A major overhaul and consolidation of EU clinical trial regulations is paving the way to faster approvals, greater international coordination, and resilience to drug shortages, according to Andreas Schwinn, senior qualified person (QP) for investigational medicinal products (IMPs) at Roche.
Speaking on 26 February at the 2025 Clinical Trial Supply Europe conference in Barcelona, Schwinn noted challenges experienced by trial sponsors during this time while emphasising that the resultant benefits would streamline and consolidate trial coordination among EU member states.
“It’s probably the most important regulatory development within the past decades for clinical trials,” Schwinn stated. Applications for trials conducted within EU nations will now be submitted via a single portal, with a single set of documents reviewed to cover approval across the entire EU. “We will, for the first time, with close to 30 EU member states, [have] one consistent rule set on clinical trials,” said Schwinn.
The restructuring of Europe’s clinical trial infrastructure is accompanied by key changes in terminology.
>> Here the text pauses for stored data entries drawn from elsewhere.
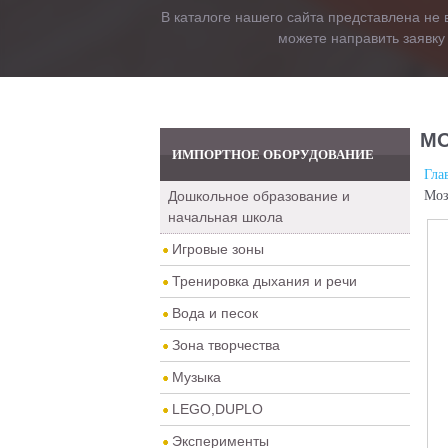
В каталоге нашего сайта представлена не 
можете направить заявку
МО
ИМПОРТНОЕ ОБОРУДОВАНИЕ
Гла
Дошкольное образование и
Моз
начальная школа
Игровые зоны
Тренировка дыхания и речи
Вода и песок
Зона творчества
Музыка
LEGO,DUPLO
Эксперименты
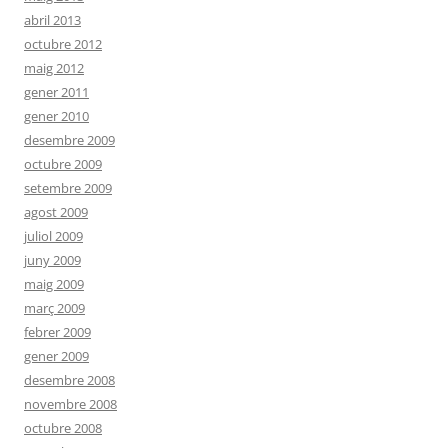
abril 2013
octubre 2012
maig 2012
gener 2011
gener 2010
desembre 2009
octubre 2009
setembre 2009
agost 2009
juliol 2009
juny 2009
maig 2009
març 2009
febrer 2009
gener 2009
desembre 2008
novembre 2008
octubre 2008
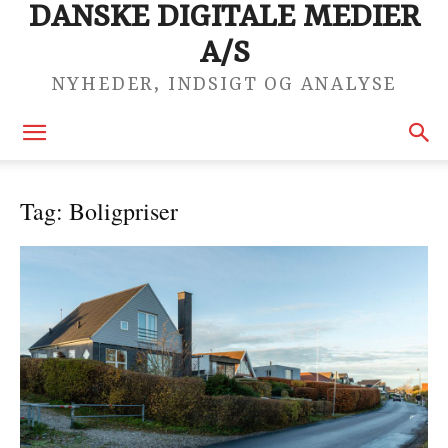
DANSKE DIGITALE MEDIER
A/S
NYHEDER, INDSIGT OG ANALYSE
Tag: Boligpriser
These include distinguishing interventional trials from noninterventional studies, raising points with regulatory authorities without altering documentation through Article 81.9 of the CTR, and greater transparency in a universally accessible clinical trials information system (CTIS).
Foremost among the improvements to trial regulation brought with the new CTR is a simplification of multinational approval and documentation. Schwinn praised the single document set now required for trial approval in Europe, down from a previous average of seven, for which a default timeline of 106 days could be expected. Also, notably, quicker approval timelines for single nation trials are still possible.
Importantly, Schwinn noted that for an interventional therapeutic used in trials, a sponsor can submit commercial products only by active substance and active therapeutic chemical (ACT) code rather than by a drug’s marketing authorisation number. “This would allow that you change, for instance, between several generic comparators – without any submission,” which should buttress trials against generic compound shortages prevalent in Europe over the past few years, said Schwinn.
Much of Schwinn’s presentation focussed on the challenges seen at Roche as the Swiss pharma navigated the regulatory transition period. He noted the EU’s resolution of conflicts between data privacy laws and QP declarations as well as issues in cross referencing with pre-transition trials via the new Mother-Daughter trial system. While he recognised some unresolved conflict, such as the potential for EU member states to contest approvals and thereby reintroduce nationally divergent documentation, Schwinn maintained confidence in the new framework as a route towards a quick, efficient, and comprehensible paradigm for clinical trial regulation.